● SOURCE PASSAGE:

* * * *

Stuck in the Arctic! | Closed River Crossing Causes Us Big Delay, Our Arctic Adventures

To the Arctic Circle We Go!

As you may know, we spend our summers in the far north, in places in British Columbia, the Yukon, & Alaska, in search of cooler temperatures and wild places. Thus far, it never fails to deliver on these prospects. On our latest voyage we decided to go as far north as we could – the Arctic Circle and beyond! We planned to dip a toe and a paw in the Arctic Ocean. On the infamous Dempster Highway in the Yukon, known for its potholes and mud, we began a 24 hour dirt road journey.

August Snow, Windy & Cold at the Mountain Pass

Stuck in the Arctic! | Closed River Crossing Causes Us Big Delay

So here we are, sitting in the car at a random roadside pull off. Luckily, we have 1 fluctuating bar of service depending on where we stand. This spot is not quite as awesome as our typical random discoveries. Earlier today we had sunshine and took a random road to check out a neat rock outcrop. But this one tonight is a bit more obligatory. We were looking for a place to sleep. It needs to be close to the river. Why there? Because tomorrow morning we’ll be making a trek back to the river and we want it to be a short back in forth. Why would we drive back and forth to this river, you ask? To go see if the river ferry crossing is operating. As of now, it’s not. And we are stuck. Stuck in the Arctic. No joke.

* * * *

● TASK A:
Set down, word for word, the part of the Arctic travel account that opens with the words containing "So here we are, sitting" and closes with "Arctic. No joke.".
● TASK B:
Among the entries, take the part that opens with the line containing "phylum: Echinodermata" and closes with the line containing "genus: Circaea". Reproduce only those lines with "common name" changed to "vernacular name" throughout, keeping everything else the same.

* * * *

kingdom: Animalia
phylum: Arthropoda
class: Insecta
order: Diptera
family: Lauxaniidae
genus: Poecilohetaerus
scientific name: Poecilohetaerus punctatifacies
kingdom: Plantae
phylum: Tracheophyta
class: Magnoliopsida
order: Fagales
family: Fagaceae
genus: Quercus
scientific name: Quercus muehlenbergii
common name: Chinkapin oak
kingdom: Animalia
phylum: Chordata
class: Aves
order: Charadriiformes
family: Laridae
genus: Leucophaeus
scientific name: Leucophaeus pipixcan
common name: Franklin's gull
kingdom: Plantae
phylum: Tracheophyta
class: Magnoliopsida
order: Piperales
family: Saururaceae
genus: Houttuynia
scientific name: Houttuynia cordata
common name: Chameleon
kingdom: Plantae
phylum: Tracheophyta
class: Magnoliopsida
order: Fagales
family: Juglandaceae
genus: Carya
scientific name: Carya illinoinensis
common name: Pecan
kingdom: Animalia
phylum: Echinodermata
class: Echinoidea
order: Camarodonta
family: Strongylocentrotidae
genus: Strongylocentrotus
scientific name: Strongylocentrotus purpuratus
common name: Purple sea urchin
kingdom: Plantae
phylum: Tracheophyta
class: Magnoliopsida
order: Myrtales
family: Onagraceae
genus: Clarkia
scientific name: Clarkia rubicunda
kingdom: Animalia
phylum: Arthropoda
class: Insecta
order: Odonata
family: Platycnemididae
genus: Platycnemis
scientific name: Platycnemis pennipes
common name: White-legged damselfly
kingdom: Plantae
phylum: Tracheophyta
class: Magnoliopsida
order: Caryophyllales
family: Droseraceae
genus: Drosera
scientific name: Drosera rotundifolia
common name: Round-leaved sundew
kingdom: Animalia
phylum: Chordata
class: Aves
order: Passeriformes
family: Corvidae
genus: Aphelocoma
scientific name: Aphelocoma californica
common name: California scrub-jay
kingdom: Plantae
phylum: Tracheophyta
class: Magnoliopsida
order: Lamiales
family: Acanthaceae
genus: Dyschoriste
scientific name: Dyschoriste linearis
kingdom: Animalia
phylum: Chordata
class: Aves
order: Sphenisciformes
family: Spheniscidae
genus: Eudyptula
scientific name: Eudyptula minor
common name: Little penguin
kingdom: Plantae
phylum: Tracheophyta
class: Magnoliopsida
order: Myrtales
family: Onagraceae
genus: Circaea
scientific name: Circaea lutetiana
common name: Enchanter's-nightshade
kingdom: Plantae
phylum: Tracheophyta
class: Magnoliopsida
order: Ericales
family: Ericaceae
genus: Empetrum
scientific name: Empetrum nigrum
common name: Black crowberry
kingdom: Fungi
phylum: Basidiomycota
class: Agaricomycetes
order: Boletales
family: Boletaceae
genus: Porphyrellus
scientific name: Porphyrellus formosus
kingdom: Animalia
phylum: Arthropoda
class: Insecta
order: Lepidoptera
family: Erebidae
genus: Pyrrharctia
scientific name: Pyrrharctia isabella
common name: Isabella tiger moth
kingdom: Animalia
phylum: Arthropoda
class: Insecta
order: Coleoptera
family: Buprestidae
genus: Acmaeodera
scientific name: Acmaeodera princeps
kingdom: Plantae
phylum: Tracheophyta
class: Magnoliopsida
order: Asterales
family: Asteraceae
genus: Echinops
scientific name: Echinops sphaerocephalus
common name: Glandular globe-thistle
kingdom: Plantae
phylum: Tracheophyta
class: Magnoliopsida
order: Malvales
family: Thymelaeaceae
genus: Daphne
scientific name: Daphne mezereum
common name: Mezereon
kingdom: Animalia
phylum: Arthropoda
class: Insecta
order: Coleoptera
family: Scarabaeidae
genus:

* * * *

● FULL ANSWER A:
So here we are, sitting in the car at a random roadside pull off. Luckily, we have 1 fluctuating bar of service depending on where we stand. This spot is not quite as awesome as our typical random discoveries. Earlier today we had sunshine and took a random road to check out a neat rock outcrop. But this one tonight is a bit more obligatory. We were looking for a place to sleep. It needs to be close to the river. Why there? Because tomorrow morning we’ll be making a trek back to the river and we want it to be a short back in forth. Why would we drive back and forth to this river, you ask? To go see if the river ferry crossing is operating. As of now, it’s not. And we are stuck. Stuck in the Arctic. No joke.

● FULL ANSWER B:
phylum: Echinodermata
class: Echinoidea
order: Camarodonta
family: Strongylocentrotidae
genus: Strongylocentrotus
scientific name: Strongylocentrotus purpuratus
vernacular name: Purple sea urchin
kingdom: Plantae
phylum: Tracheophyta
class: Magnoliopsida
order: Myrtales
family: Onagraceae
genus: Clarkia
scientific name: Clarkia rubicunda
kingdom: Animalia
phylum: Arthropoda
class: Insecta
order: Odonata
family: Platycnemididae
genus: Platycnemis
scientific name: Platycnemis pennipes
vernacular name: White-legged damselfly
kingdom: Plantae
phylum: Tracheophyta
class: Magnoliopsida
order: Caryophyllales
family: Droseraceae
genus: Drosera
scientific name: Drosera rotundifolia
vernacular name: Round-leaved sundew
kingdom: Animalia
phylum: Chordata
class: Aves
order: Passeriformes
family: Corvidae
genus: Aphelocoma
scientific name: Aphelocoma californica
vernacular name: California scrub-jay
kingdom: Plantae
phylum: Tracheophyta
class: Magnoliopsida
order: Lamiales
family: Acanthaceae
genus: Dyschoriste
scientific name: Dyschoriste linearis
kingdom: Animalia
phylum: Chordata
class: Aves
order: Sphenisciformes
family: Spheniscidae
genus: Eudyptula
scientific name: Eudyptula minor
vernacular name: Little penguin
kingdom: Plantae
phylum: Tracheophyta
class: Magnoliopsida
order: Myrtales
family: Onagraceae
genus: Circaea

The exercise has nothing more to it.